Le 27 avril 2021, Monsieur [M] [U] a été habilité par un juge des tutelles à représenter sa mère dans les actes de la vie civile, en application des articles 494-1 et suivants du code civil.
Le 30 juillet 2021, Madame [C] a saisi le tribunal judiciaire de Toulon d'une demande en paiement de la dette locative laissée par Madame [U] à la suite de la résiliation du bail.
Par jugement réputé contradictoire rendu le 25 février 2022 et rectifié par jugement ultérieur du 17 mai 2022, le tribunal a condamné M. [M] [U], représentant Mme [P] [O] veuve [U], à payer à Mme [B] [C] la somme de 8.116, 25 euros au titre des loyers, charges et réparations locatives restant dus, outre les dépens et une somme de 900 euros au profit de l'avocat de la demanderesse en application de l'article 700 2° du code de procédure civile.
M. [M] [U] et Mme [P] [O] veuve [U] ont relevé appel de cette décision par déclaration enregistrée le 29 juillet 2022 au greffe de la cour.
Suivant conclusions d'incident notifiées le 14 novembre 2023, Madame [C] a saisi le conseiller de la mise en état afin d'entendre principalement juger irrecevable la déclaration d'appel, ou subsidiairement prononcer la radiation de l'affaire du rôle pour inexécution des causes du jugement. A l'appui de sa demande, l'intimée soutenait que M. [M] [U] n'avait pas le pouvoir d'interjeter appel car il avait été déchargé de sa mission de représentation par un jugement du 27 juin 2022 ayant ouvert la tutelle de sa mère, et que le recours aurait dû être introduit par Mme [G] [X], mandataire judiciaire à la protection des majeurs désignée en qualité de tutrice par décision rendue le 12 juillet 2022, après autorisation du juge des tutelles.

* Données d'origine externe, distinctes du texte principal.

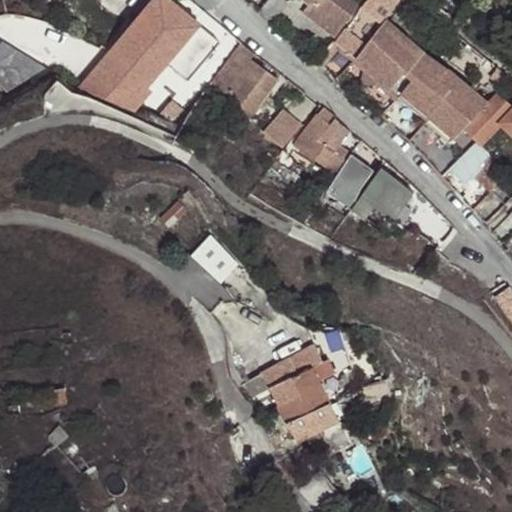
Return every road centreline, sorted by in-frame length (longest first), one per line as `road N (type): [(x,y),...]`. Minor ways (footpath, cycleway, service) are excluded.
road 1 (track): [(511,351),(450,299),(288,229),(235,201),(193,163),(113,126),(77,117),(40,122),(0,142)]
road 2 (track): [(0,220),(36,220),(105,241),(184,293),(214,333),(230,398),(304,511)]
road 3 (residential): [(511,276),(436,192),(228,0)]
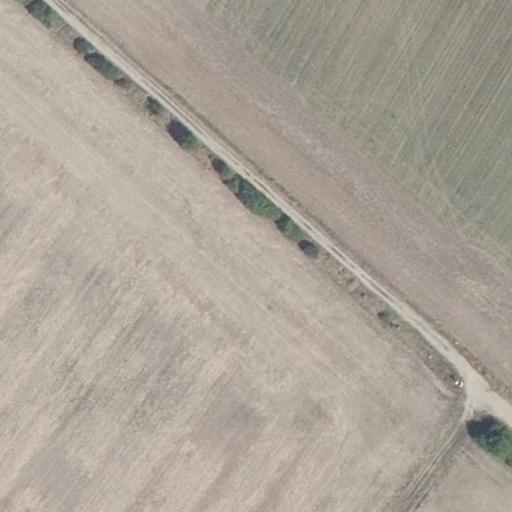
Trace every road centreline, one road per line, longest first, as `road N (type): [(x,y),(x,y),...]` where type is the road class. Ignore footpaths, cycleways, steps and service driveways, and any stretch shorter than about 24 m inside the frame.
road 1 (track): [(44,0),(487,393)]
road 2 (track): [(487,393),(400,511)]
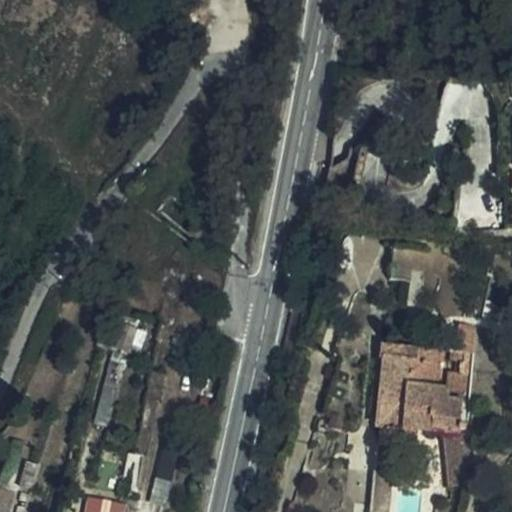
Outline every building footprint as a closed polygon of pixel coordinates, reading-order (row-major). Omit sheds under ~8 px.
[(436,129),(400,117),(384,168),(419,179),(436,129)] [(352,198),(363,150),(352,148),(350,160),(330,170),(325,192),(352,198)] [(161,153),(146,171),(215,229),(230,211),(161,153)] [(353,396),(363,347),(338,342),(333,363),(338,364),(329,404),(327,403),(323,421),(335,424),(333,436),(345,438),(355,396),(353,396)] [(419,363),(421,351),(380,347),(379,359),(382,359),(419,363)] [(439,354),(421,351),(419,363),(382,359),(375,430),(378,430),(369,507),(386,508),(388,493),(396,495),(400,495),(407,433),(443,437),(448,491),(463,489),(464,487),(465,484),(466,482),(467,481),(469,479),(471,479),(472,479),(474,479),(476,479),(477,480),(470,424),(459,425),(462,402),(467,403),(469,378),(449,376),(447,394),(435,393),(439,354)] [(282,378),(278,399),(299,403),(303,382),(282,378)] [(124,511),(125,506),(88,499),(85,511),(124,511)]
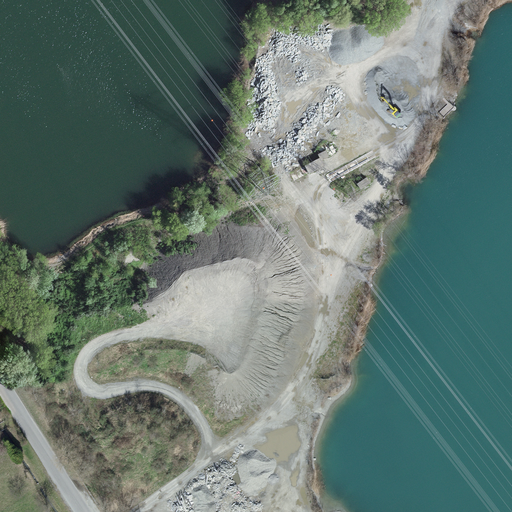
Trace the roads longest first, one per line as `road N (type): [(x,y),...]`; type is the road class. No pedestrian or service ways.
road 1 (track): [(138,511),(292,392),(315,350),(351,242),(424,111)]
road 2 (track): [(221,320),(114,338),(94,347),(81,371),(93,387),(144,384),(170,392),(190,406),(215,456)]
road 3 (unclassified): [(0,381),(83,511)]
road 4 (track): [(329,298),(317,200),(325,180)]
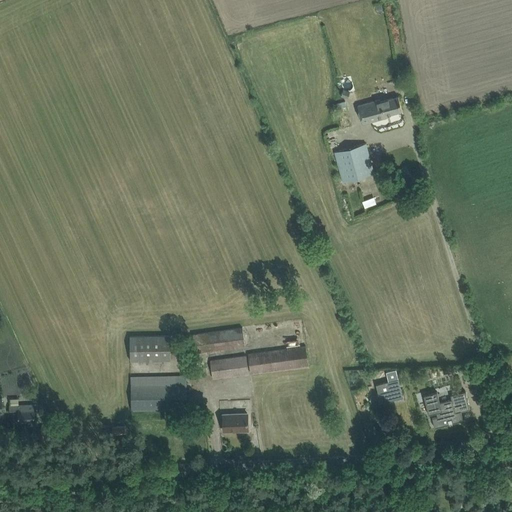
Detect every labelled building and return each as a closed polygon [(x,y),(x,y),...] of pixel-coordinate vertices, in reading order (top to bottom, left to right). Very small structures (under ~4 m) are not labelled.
[(402,110),(402,109),(398,96),(380,101),(380,99),(358,105),(363,123),(387,117),(386,115),(402,110)] [(348,102),(339,105),(343,115),(352,112),(348,102)] [(366,143),(334,152),(343,182),(375,173),(366,143)] [(385,164),(391,162),(388,153),(382,155),(385,164)] [(368,209),(380,206),(379,199),(366,202),(368,209)] [(245,345),(242,327),(193,334),(195,352),(245,345)] [(130,336),(130,360),(170,360),(170,335),(130,336)] [(308,365),(306,346),(248,354),(251,373),(308,365)] [(249,373),(246,355),(210,360),(213,378),(249,373)] [(389,381),(376,385),(378,394),(380,403),(403,397),(398,379),(396,369),(386,371),(389,381)] [(315,398),(314,389),(312,372),(256,379),(259,405),(315,398)] [(187,409),(187,399),(186,375),(130,376),(131,400),(131,410),(187,409)] [(470,408),(467,399),(465,391),(450,395),(451,399),(440,402),(437,392),(424,395),(426,405),(429,414),(436,412),(437,416),(432,418),(435,427),(449,424),(448,420),(452,419),(453,423),(463,420),(461,411),(470,408)] [(35,420),(35,410),(34,404),(18,405),(9,405),(9,412),(18,411),(19,421),(35,420)] [(248,430),(247,420),(247,413),(223,414),(224,421),(224,431),(234,430),(234,429),(247,429),(247,430),(248,430)] [(125,434),(124,425),(111,426),(111,435),(125,434)] [(416,511),(413,496),(403,499),(406,511),(416,511)]
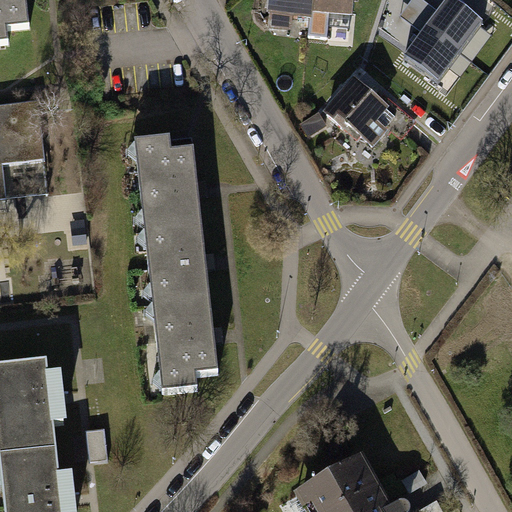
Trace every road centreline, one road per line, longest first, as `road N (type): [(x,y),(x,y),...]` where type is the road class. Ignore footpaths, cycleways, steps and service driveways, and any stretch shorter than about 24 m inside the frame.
road 1 (residential): [(197,0),(368,288)]
road 2 (residential): [(368,288),(189,511)]
road 3 (residential): [(494,511),(368,288)]
road 4 (residential): [(511,91),(368,288)]
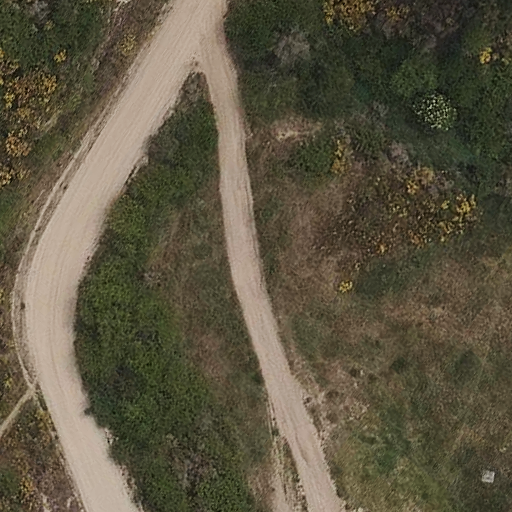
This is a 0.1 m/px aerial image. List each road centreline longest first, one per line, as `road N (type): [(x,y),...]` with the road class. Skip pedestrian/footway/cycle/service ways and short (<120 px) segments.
road 1 (unclassified): [(115,511),(65,385),(51,303),(71,225),(201,0)]
road 2 (track): [(323,511),(251,282),(230,108),(192,17)]
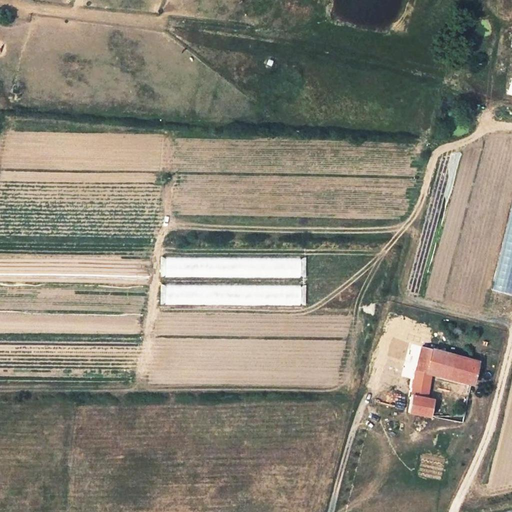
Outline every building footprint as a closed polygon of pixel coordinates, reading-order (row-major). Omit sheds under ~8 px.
[(403,365),(414,368),(419,347),(408,344),(403,365)] [(410,393),(424,395),(428,371),(425,371),(429,347),(420,344),(419,347),(414,368),(410,393)] [(466,358),(429,347),(425,371),(428,371),(472,382),(477,361),(466,358)] [(432,397),(424,395),(410,393),(406,410),(414,412),(421,414),(428,415),(432,397)] [(453,408),(451,416),(464,417),(466,407),(453,408)]
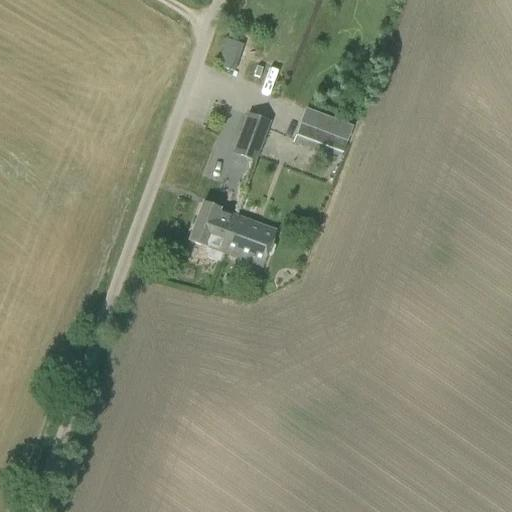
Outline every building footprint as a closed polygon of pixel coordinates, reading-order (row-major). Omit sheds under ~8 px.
[(233,72),(242,46),(227,41),(218,67),(233,72)] [(254,163),(269,123),(246,115),(231,155),(254,163)] [(338,163),(345,144),(288,122),(281,141),(338,163)] [(224,252),(237,216),(220,210),(220,209),(203,203),(190,240),(204,246),(202,252),(207,260),(218,264),(223,251),(224,252)] [(237,216),(224,252),(263,266),(276,230),(265,226),(237,216)]
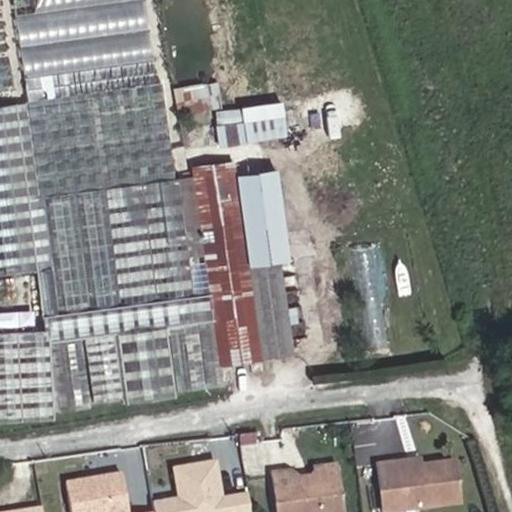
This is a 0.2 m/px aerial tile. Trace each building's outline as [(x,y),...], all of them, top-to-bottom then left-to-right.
[(42,329),(0,331),(0,421),(53,418),(52,413),(91,409),(80,339),(84,338),(93,403),(126,398),(126,402),(175,396),(166,334),(170,334),(177,394),(223,386),(220,365),(293,357),(278,262),(247,266),(236,176),(234,161),(191,165),(193,178),(174,180),(161,83),(26,101),(26,104),(0,106),(0,274),(52,268),(59,327),(42,329)] [(222,142),(286,136),(283,103),(243,107),(243,109),(219,110),(222,142)] [(278,262),(289,261),(277,169),(236,176),(247,266),(278,262)] [(370,242),(353,245),(371,344),(388,341),(370,242)] [(393,472),(418,468),(417,462),(392,466),(393,472)] [(224,500),(217,463),(175,470),(182,511),(249,511),(246,496),(224,500)] [(382,511),(423,511),(458,507),(451,463),(418,468),(393,472),(392,466),(376,468),(382,511)] [(316,478),(336,475),(335,470),(316,473),(316,478)] [(128,511),(122,473),(65,482),(70,511),(128,511)] [(345,511),(336,475),(316,478),(311,488),(305,488),(290,477),(275,479),(280,511),(345,511)]
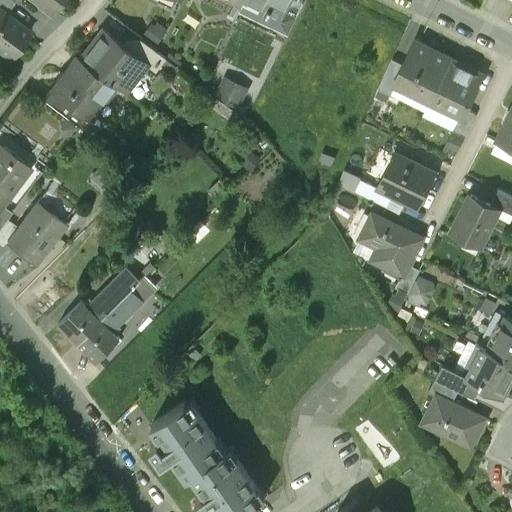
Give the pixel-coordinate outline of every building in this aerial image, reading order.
[(0,0),(0,9),(6,15),(15,4),(9,0),(0,0)] [(31,0),(54,17),(67,0),(31,0)] [(291,0),(245,0),(243,5),(273,20),(275,20),(278,20),(281,19),(283,18),(285,14),(291,0)] [(305,0),(291,0),(285,14),(296,19),(305,0)] [(0,52),(11,61),(32,34),(6,15),(0,9),(0,52)] [(104,32),(82,60),(83,61),(117,87),(126,94),(147,66),(130,53),(134,49),(126,43),(123,46),(104,32)] [(130,53),(147,66),(156,73),(166,60),(140,40),(134,49),(130,53)] [(429,102),(450,60),(415,42),(404,65),(394,84),(396,85),(429,102)] [(104,104),(117,87),(83,61),(82,60),(78,57),(51,93),(90,122),(87,119),(101,101),(104,104)] [(394,84),(404,65),(392,60),(378,90),(390,96),(396,85),(394,84)] [(460,117),(462,118),(465,111),(483,76),(450,60),(429,102),(460,117)] [(225,77),(215,96),(237,113),(249,90),(225,77)] [(51,93),(45,102),(62,115),(68,106),(51,93)] [(476,116),(465,111),(462,118),(460,117),(452,134),(465,140),(476,116)] [(511,111),(497,142),(511,149),(511,111)] [(63,136),(72,135),(78,128),(66,118),(61,119),(63,136)] [(0,143),(0,208),(2,206),(16,189),(11,185),(20,172),(10,164),(16,156),(0,143)] [(392,198),(417,210),(435,173),(395,154),(378,189),(377,190),(392,198)] [(388,207),(392,198),(377,190),(378,189),(360,180),(354,191),(388,207)] [(511,198),(497,191),(490,206),(498,210),(511,217),(511,198)] [(450,235),(479,249),(498,210),(490,206),(470,196),(450,235)] [(38,203),(7,243),(35,265),(66,225),(38,203)] [(0,208),(0,228),(6,220),(12,213),(2,206),(0,208)] [(402,276),(403,277),(409,265),(422,238),(372,214),(359,240),(377,249),(371,261),(402,276)] [(16,228),(6,220),(0,228),(0,243),(3,245),(16,228)] [(419,270),(409,265),(403,277),(402,276),(395,289),(407,295),(419,270)] [(81,300),(58,323),(78,343),(115,305),(138,283),(124,268),(86,306),(81,300)] [(433,289),(432,284),(417,276),(405,301),(417,307),(420,304),(425,306),(433,289)] [(123,313),(126,316),(149,293),(138,283),(115,305),(123,313)] [(399,312),(407,295),(395,289),(393,294),(390,293),(384,305),(399,312)] [(115,305),(78,343),(96,361),(119,338),(115,334),(108,328),(123,313),(115,305)] [(108,328),(115,334),(130,320),(126,316),(123,313),(108,328)] [(483,347),(511,361),(511,318),(507,316),(506,317),(497,313),(480,346),(483,347)] [(481,385),(503,396),(511,377),(511,361),(483,347),(467,378),(481,385)] [(475,399),(481,385),(467,378),(442,365),(435,379),(457,390),(475,399)] [(436,393),(451,401),(457,390),(435,379),(429,391),(435,394),(436,393)] [(438,433),(470,449),(485,418),(451,401),(436,393),(435,394),(423,419),(441,428),(438,433)] [(185,401),(152,422),(162,436),(151,443),(163,461),(174,454),(188,476),(194,473),(207,492),(196,499),(204,511),(215,511),(219,510),(220,511),(247,511),(261,504),(253,492),(257,489),(237,458),(232,461),(224,449),(219,453),(213,443),(217,440),(197,409),(192,412),(185,401)]
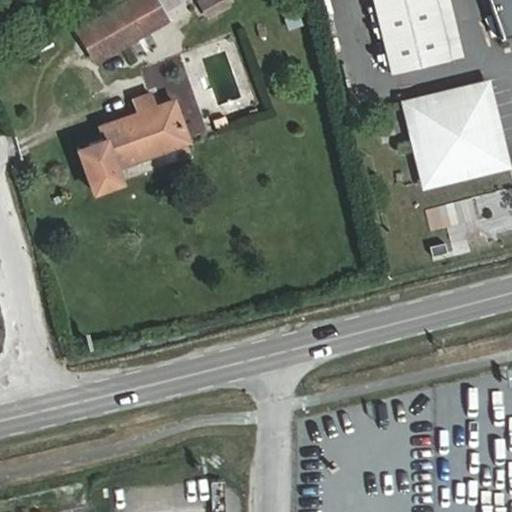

En défense à l'incident, les appelants ont soutenu que le droit d'interjeter appel appartenait à la personne protégée et pas à son tuteur, et qu'aucune autorisation du juge des tutelles n'était nécessaire. Ils ont fait valoir d'autre part que les ressources de Mme [U] ne lui permettaient pas de s'acquitter des causes du jugement.
Par ordonnance prononcée le 19 décembre 2023, le conseiller chargé de la mise en état a débouté l'intimée des fins de l'incident en retenant d'une part que l'intervention volontaire de Madame [G] [X] à la procédure avait couvert la cause de nullité entachant la déclaration d'appel par application de l'article 121 du code de procédure civile, et d'autre part que l'exécution du jugement était de nature à entraîner des conséquences manifestement excessives pour la majeure protégée.
Cette décision a été déférée à la cour par Madame [C] aux termes d'une requête en en date du 03 janvier 2024, à laquelle il est ici renvoyé pour l'exposé des moyens et des prétentions de l'intimée.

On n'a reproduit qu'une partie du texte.